→ Extracted page text data:
****************************************

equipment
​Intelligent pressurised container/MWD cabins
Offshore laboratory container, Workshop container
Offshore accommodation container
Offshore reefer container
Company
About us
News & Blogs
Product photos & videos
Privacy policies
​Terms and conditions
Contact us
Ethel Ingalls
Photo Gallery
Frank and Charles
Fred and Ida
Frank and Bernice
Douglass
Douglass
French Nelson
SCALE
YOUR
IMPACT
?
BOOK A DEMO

****************************************

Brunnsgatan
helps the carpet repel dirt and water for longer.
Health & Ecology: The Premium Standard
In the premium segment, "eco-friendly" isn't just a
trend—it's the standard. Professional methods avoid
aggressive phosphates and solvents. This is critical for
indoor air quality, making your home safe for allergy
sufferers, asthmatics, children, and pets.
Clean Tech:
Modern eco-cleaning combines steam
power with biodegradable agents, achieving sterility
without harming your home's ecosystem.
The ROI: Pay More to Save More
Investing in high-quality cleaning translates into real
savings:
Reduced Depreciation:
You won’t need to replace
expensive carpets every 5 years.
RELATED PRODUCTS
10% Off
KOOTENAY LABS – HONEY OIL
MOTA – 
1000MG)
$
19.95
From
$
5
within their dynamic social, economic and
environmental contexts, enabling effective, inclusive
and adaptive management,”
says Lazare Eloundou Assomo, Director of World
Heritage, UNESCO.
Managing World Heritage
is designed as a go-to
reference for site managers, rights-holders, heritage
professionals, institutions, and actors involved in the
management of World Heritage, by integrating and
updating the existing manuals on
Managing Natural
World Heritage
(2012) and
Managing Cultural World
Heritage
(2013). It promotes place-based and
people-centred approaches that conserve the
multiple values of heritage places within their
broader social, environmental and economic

****************************************

→ Task statement: Pick out each line in the listing that contains the word "Frank" and copy those lines.

→ Result of the task:
Frank and Charles
Frank and Bernice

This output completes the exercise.